For several years after the Navy merged cryptology and IT in 2005 to create CID, an Army team traveled to military bases giving an odd, 20-question test to identify hackers-at-heart. Some questions were technical, such as finishing a Linux command line. Others were logic puzzles designed to tease out creative thinking. One asked students to figure out the words in a phrase based on the first letters of each word. Those who passed were retrained and redeployed as cyber operators. “There wasn’t a really great pipeline or feeder system to get these people,” says Bob Stasio, a former Army captain who helped administer the tests. “We had to find these diamonds in the rough.”

Stasio, who has also managed cyber intelligence for Bloomberg LP, the parent company of Bloomberg Businessweek, says he was surprised to learn which jobs tended to produce the most reliable specialists.
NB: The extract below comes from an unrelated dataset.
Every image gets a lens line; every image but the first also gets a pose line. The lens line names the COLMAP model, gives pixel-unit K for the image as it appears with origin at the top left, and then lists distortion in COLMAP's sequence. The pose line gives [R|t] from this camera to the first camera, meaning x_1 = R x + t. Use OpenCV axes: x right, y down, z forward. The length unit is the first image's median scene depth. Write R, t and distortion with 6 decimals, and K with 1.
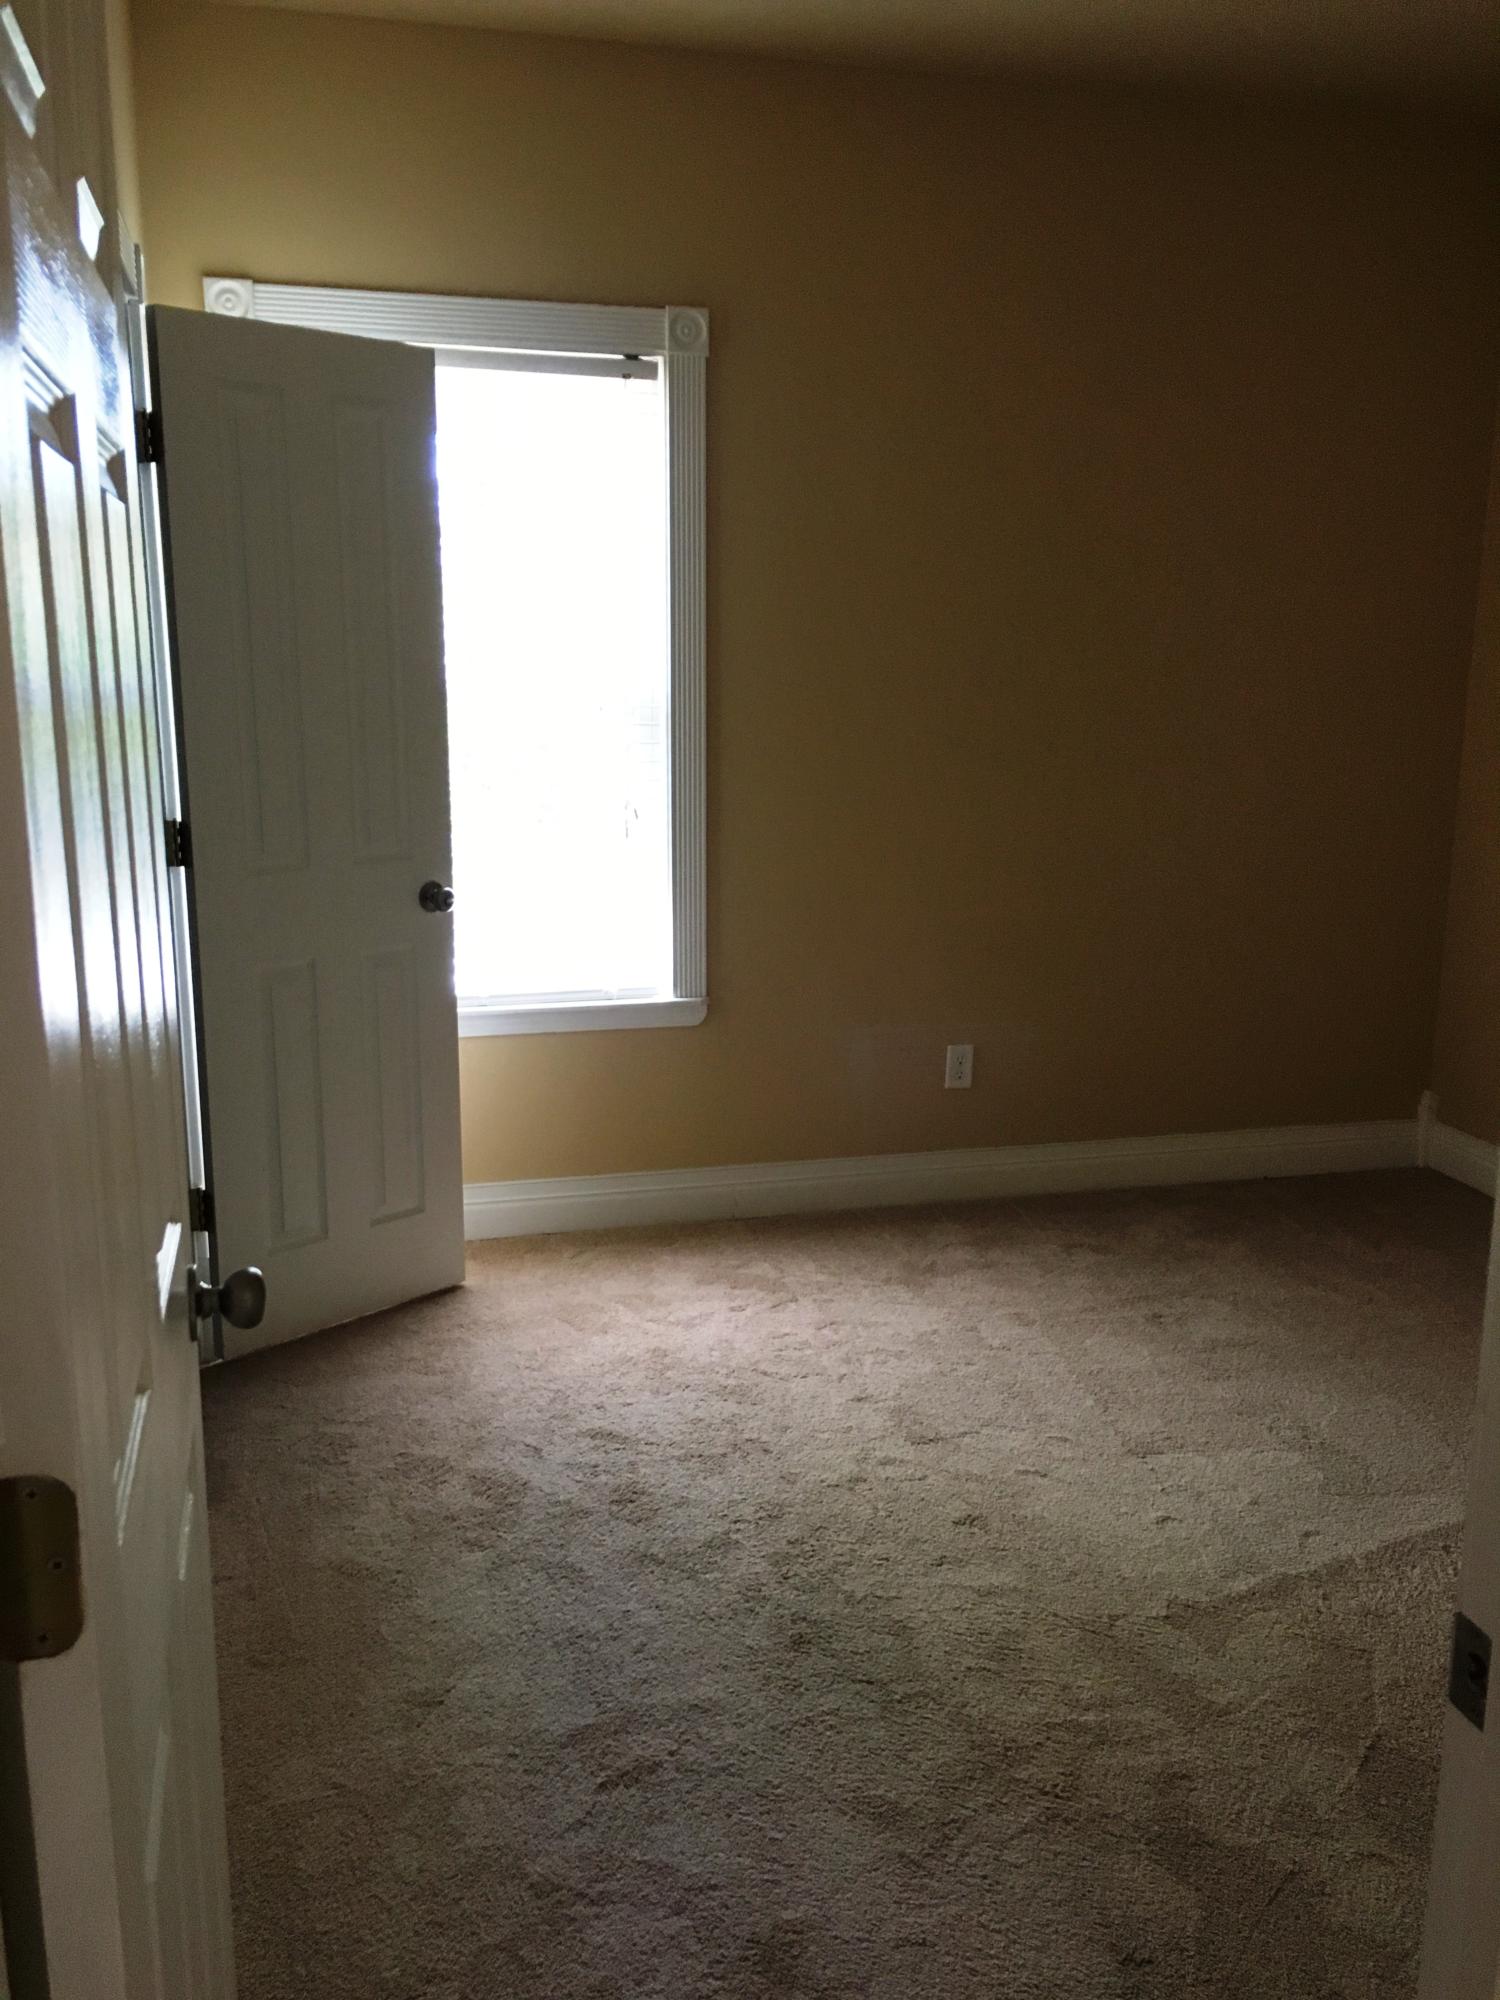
lens RADIAL K [[1705.0, 0, 752.5], [0, 1705.0, 1005.2], [0, 0, 1]] dist [0.098414, -0.123649]
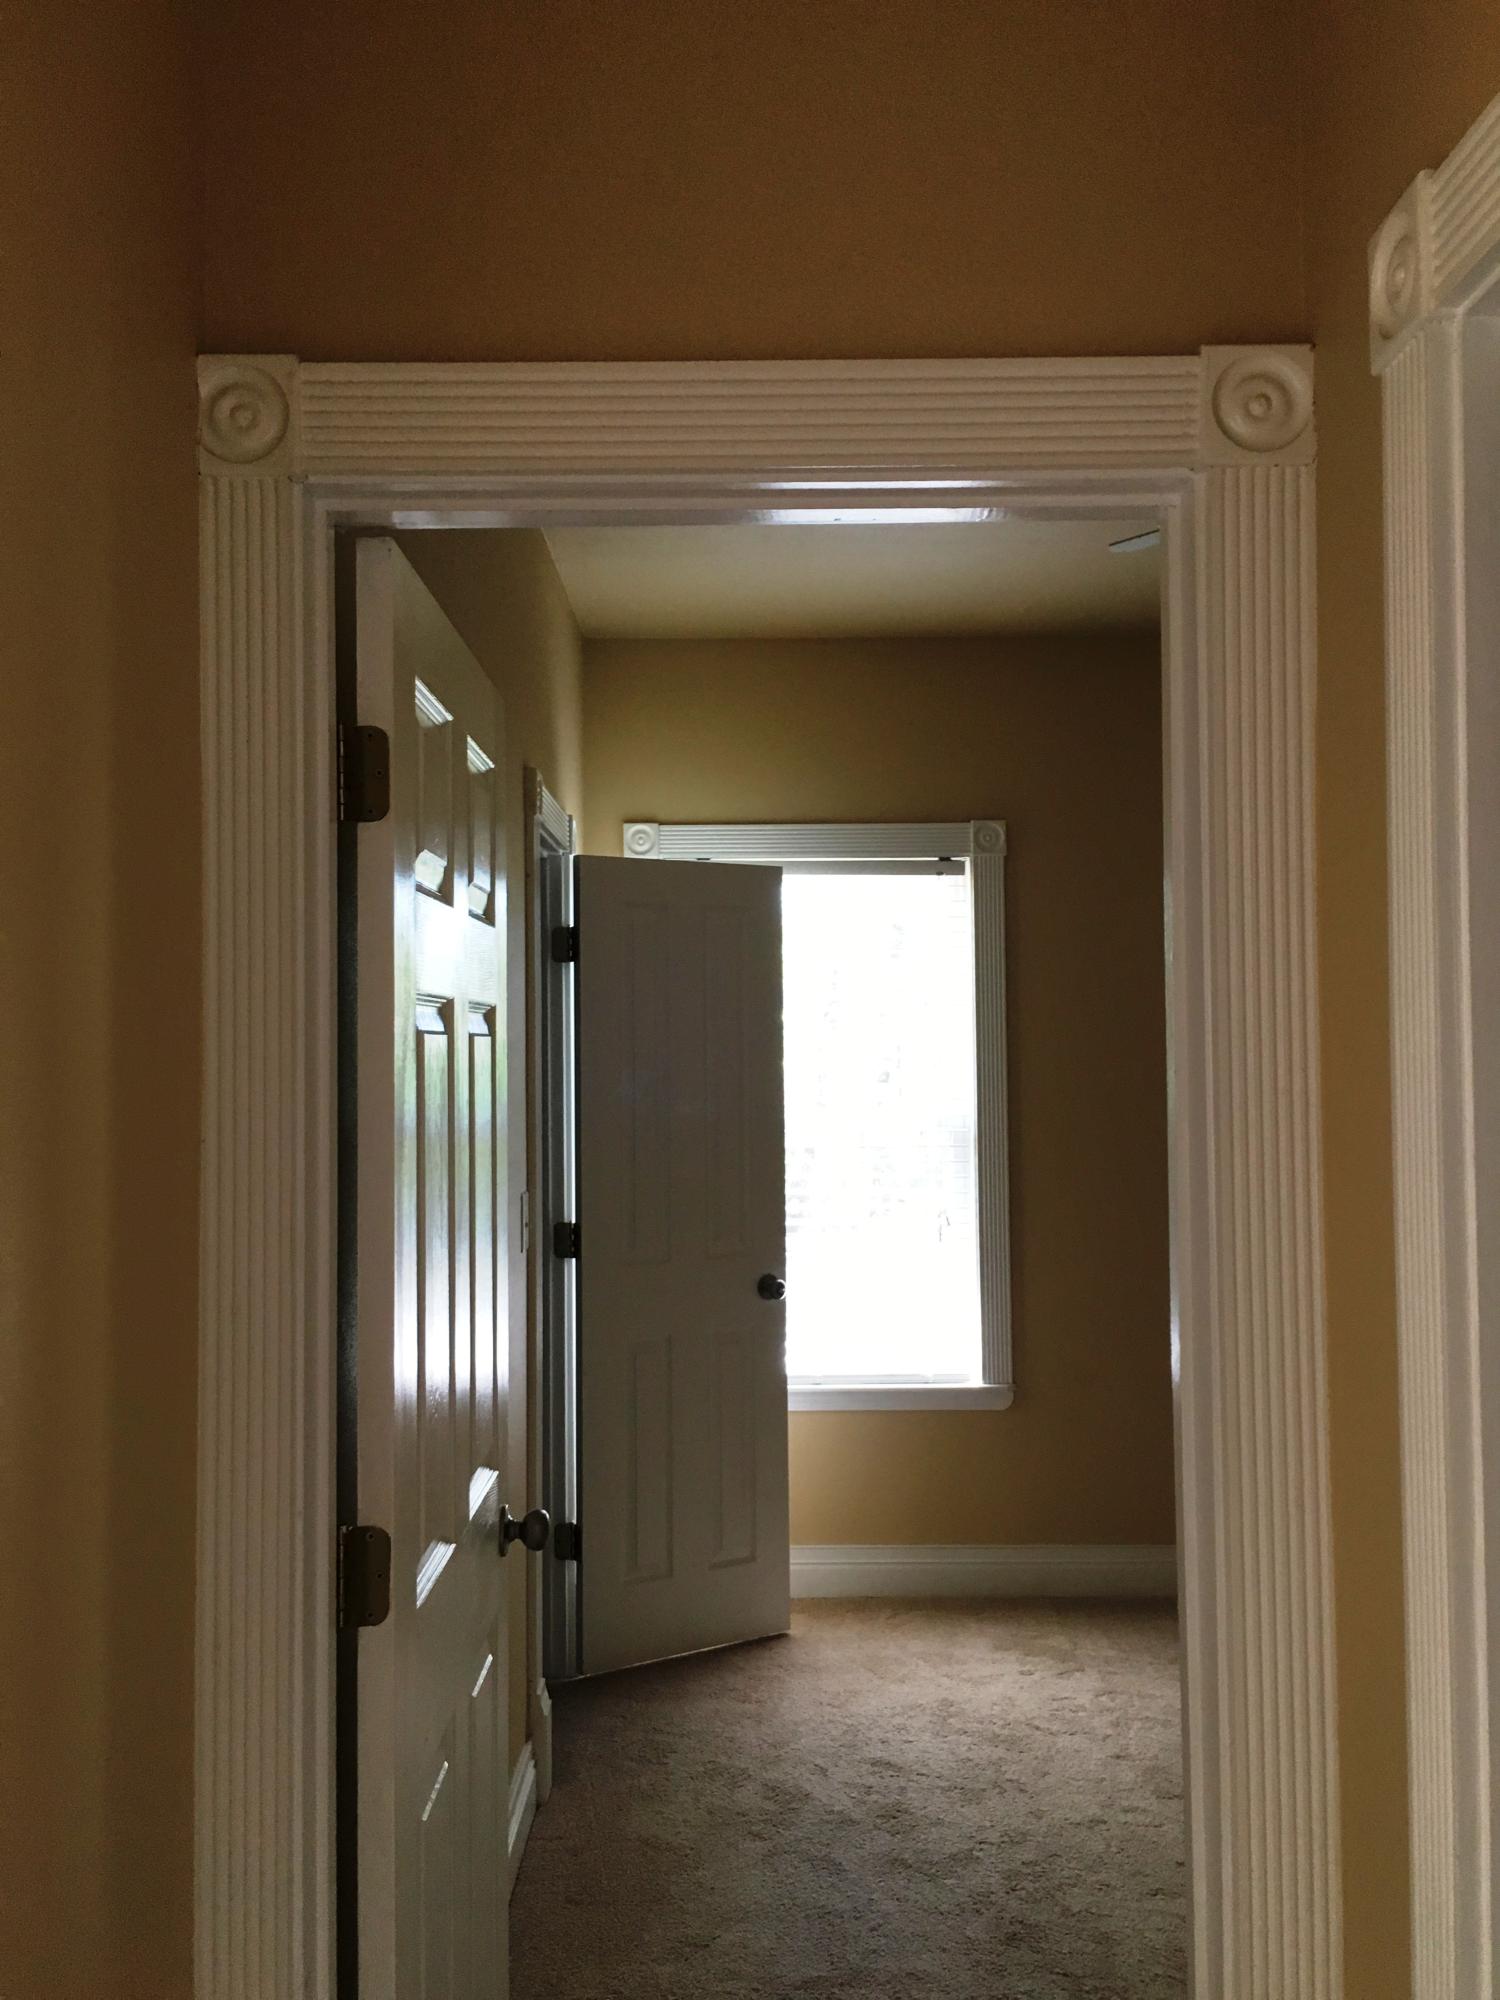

People with electronics backgrounds, such as radar technicians and radio operators, naturally thrived, but so did people with highly specific but unrelated training, including mechanics and medics. “They had this intellectual curiosity to do this kind of thing,” he says.

The military is creating formal career paths for cyberspecialists, and demand from the private sector has made it tougher to recruit and retain them. Tim Johnsen, 33, from Randolph, N.J., says he signed on for the cyberwarfare program earlier this year with an eye to getting a job after he leaves the military. “The people who are the best in that world are not linear. They don’t like hierarchy,” says Pat Ryan, a former Army captain who helped assemble the branch’s first cyber unit in 2009 and now advises security startups on contracting for the federal government. “That makes the private sector a more hospitable place.”

The hacker-training pipeline has also attracted people such as Alex Robinson, who completed the CID program in 2010 and became an instructor last year. Before that, he spent eight years as a gunner’s mate. “It’s a huge change from weapons to computers,” he says. “I didn’t know I was a nerd.”

The bottom line: The Pentagon has revamped its cybersecurity recruitment and training process but remains years behind schedule.